Le Prince de Bourgogne décide d’épouser, par provocation peut-être, Yvonne, laide, amorphe, passive, quasi muette, en un mot une « mollichone » incarnée avec un immobilisme radical. Yvonne n’a donc l’air de rien, mais elle tombe profondément amoureuse du Prince, et à cause de cet amour innocent qu’elle trimballe, à la cour de Pologne comme sur la scène du théâtre, elle est un révélateur violent des turpitudes et des faiblesses de tout un chacun : la Reine graphomane a soudain honte de ses poèmes, le Roi de ses anciens péchés, la Cour est prise de quintes de rires malsains. Il faut faire quelque chose pour que cessent la bêtise et le non-sens qui progressent chaque jour. Mais quoi ? Tuer Yvonne ?

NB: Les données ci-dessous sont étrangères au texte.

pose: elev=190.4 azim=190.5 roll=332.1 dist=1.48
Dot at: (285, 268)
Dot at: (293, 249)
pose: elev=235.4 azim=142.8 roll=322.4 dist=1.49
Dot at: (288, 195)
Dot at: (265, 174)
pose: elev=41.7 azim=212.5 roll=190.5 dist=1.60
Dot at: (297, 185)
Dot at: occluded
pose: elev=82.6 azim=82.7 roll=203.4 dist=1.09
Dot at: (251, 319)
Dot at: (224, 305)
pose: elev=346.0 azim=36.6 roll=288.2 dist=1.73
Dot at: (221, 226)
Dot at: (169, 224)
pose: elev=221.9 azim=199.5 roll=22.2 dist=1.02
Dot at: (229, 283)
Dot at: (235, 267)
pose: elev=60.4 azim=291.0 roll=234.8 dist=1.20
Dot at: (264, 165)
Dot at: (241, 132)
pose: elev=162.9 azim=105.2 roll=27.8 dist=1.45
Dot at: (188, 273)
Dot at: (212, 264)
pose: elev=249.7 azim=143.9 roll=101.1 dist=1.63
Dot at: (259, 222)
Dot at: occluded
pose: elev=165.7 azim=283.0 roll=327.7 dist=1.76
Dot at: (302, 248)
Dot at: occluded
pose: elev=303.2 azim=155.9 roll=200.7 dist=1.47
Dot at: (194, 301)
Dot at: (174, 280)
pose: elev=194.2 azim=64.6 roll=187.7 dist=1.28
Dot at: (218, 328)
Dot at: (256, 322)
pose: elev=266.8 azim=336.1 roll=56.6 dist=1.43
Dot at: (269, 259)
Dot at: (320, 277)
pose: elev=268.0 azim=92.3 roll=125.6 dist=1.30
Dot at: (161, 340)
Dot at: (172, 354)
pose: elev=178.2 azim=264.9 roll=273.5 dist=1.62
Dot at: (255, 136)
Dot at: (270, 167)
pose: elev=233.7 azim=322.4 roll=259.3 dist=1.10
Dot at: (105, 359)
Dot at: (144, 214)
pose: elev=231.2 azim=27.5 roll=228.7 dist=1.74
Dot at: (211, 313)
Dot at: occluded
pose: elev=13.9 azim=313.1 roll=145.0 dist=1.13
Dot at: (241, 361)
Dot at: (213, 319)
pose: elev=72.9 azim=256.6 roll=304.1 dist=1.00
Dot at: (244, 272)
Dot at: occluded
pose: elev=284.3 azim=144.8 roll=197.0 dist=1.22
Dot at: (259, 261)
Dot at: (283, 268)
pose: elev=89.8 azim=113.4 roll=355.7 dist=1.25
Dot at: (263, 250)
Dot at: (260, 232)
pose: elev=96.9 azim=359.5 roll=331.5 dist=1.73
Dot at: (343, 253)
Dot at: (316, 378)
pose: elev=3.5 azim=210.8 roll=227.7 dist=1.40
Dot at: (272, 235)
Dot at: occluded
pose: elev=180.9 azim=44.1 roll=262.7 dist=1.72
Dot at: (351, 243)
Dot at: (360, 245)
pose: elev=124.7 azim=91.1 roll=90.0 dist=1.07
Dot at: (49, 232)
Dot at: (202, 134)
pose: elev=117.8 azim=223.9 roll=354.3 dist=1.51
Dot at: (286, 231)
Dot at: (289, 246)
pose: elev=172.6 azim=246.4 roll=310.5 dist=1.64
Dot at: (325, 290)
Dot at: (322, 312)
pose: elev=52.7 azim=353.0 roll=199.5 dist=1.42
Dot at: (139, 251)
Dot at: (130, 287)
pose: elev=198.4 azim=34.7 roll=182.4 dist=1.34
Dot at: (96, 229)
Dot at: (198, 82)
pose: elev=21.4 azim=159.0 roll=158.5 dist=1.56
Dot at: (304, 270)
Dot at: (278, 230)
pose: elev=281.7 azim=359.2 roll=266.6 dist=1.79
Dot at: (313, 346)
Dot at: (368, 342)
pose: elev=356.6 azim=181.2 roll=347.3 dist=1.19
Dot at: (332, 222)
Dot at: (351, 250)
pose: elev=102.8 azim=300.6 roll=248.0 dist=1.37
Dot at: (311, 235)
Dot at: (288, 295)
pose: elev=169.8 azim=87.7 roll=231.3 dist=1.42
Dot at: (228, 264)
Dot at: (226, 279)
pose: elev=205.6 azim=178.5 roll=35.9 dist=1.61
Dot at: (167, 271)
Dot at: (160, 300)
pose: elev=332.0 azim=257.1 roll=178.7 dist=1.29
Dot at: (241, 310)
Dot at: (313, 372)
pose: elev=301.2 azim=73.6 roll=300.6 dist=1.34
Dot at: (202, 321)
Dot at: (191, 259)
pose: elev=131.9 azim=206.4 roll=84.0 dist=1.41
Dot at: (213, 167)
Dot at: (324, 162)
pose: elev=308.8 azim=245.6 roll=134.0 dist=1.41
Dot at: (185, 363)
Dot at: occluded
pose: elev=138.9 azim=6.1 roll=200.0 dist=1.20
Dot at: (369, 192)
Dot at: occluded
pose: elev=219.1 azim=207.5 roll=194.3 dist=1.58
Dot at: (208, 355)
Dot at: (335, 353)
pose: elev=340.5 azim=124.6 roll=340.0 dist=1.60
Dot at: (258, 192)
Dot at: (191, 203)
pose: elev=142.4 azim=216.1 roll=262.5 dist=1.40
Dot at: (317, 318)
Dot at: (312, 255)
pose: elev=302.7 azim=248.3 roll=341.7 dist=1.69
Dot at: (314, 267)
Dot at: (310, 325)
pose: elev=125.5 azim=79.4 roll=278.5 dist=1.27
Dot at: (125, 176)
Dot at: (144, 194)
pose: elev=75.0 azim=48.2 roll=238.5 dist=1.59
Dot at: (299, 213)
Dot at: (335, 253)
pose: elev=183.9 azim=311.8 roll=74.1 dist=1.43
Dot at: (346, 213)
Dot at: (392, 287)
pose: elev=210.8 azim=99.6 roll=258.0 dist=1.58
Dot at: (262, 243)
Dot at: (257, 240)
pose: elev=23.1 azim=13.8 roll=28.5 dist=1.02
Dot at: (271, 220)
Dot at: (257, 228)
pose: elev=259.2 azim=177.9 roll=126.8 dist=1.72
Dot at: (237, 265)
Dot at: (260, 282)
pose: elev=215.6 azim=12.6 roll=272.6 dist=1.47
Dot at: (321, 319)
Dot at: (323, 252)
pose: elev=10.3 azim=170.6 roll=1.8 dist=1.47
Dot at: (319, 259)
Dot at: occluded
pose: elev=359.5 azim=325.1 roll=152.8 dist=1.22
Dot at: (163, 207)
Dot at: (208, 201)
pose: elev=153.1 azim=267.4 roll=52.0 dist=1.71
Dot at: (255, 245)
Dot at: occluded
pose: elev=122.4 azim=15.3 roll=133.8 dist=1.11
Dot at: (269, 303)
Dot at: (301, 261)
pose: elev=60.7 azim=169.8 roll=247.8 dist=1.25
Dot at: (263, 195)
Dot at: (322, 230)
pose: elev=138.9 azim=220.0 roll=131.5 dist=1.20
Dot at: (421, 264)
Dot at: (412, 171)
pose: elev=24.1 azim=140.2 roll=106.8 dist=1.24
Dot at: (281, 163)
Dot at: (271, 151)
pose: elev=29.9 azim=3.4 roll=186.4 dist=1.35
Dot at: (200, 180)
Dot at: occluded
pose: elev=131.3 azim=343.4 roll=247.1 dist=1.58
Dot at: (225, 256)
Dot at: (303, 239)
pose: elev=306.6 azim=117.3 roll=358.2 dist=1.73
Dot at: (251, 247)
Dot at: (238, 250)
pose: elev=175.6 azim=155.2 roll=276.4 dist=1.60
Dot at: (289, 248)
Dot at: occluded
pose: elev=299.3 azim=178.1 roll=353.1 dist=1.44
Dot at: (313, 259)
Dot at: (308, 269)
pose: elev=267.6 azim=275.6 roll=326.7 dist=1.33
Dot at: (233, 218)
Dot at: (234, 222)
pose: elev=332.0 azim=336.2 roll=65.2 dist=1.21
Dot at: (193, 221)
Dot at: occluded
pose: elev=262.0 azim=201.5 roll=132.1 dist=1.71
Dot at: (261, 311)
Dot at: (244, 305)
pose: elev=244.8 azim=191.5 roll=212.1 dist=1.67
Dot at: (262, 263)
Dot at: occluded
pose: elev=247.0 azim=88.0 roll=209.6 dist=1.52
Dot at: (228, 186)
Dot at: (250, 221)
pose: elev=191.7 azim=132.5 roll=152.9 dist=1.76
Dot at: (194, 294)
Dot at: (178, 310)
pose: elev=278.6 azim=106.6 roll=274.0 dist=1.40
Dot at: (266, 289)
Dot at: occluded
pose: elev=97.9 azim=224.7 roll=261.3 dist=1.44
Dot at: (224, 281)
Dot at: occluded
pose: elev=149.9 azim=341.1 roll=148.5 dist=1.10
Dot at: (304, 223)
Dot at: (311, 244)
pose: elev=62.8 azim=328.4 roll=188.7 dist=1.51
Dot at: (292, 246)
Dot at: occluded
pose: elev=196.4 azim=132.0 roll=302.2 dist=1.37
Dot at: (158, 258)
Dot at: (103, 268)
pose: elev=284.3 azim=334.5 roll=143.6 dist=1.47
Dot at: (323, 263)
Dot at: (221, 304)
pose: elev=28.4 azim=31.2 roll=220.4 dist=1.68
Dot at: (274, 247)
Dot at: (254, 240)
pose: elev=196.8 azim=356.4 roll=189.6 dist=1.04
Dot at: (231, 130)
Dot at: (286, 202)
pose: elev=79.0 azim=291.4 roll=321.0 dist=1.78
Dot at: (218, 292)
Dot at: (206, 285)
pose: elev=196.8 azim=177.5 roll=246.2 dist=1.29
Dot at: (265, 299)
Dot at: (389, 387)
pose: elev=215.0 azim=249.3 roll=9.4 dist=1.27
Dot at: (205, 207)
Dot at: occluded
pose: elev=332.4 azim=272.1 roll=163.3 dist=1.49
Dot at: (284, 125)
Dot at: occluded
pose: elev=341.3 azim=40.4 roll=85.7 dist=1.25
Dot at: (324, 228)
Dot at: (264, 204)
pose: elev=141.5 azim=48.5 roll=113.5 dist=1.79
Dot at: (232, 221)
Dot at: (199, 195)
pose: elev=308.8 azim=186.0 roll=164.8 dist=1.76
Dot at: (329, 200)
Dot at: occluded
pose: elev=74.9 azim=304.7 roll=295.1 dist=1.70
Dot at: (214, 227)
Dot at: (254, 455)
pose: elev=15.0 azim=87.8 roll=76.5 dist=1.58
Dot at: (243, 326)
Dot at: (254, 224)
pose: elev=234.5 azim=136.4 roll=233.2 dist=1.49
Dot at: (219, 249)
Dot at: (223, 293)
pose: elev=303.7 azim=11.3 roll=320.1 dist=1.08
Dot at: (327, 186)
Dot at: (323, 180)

Pour monter cette pièce, Guillaume Baillart et la compagnie Nöjd, dont c’est ici le troisième spectacle, ont choisi d’opposer deux ordres des choses, un ordre vertical, une société de cour, réglée et ordonnée, qui se donne sans arrêt en spectacle et qui est au fond totalement immature, et un désordre horizontal, celui que répand autour d’elle sans le vouloir la placide Yvonne.
La mise en scène est donc entièrement réglée par ce conflit, et ce à quoi assiste le spectateur c’est à la façon dont l’ordre du spectacle théâtral est comiquement miné par la puissance d’Yvonne : perruques, costumes, objets en tous genres dont un cochon taille réelle, avalement de la salle dans la scène, toute l’exubérance du monde ne suffira pas à recouvrir cette coquille vide, et pourtant irradiante, qu’est Yvonne.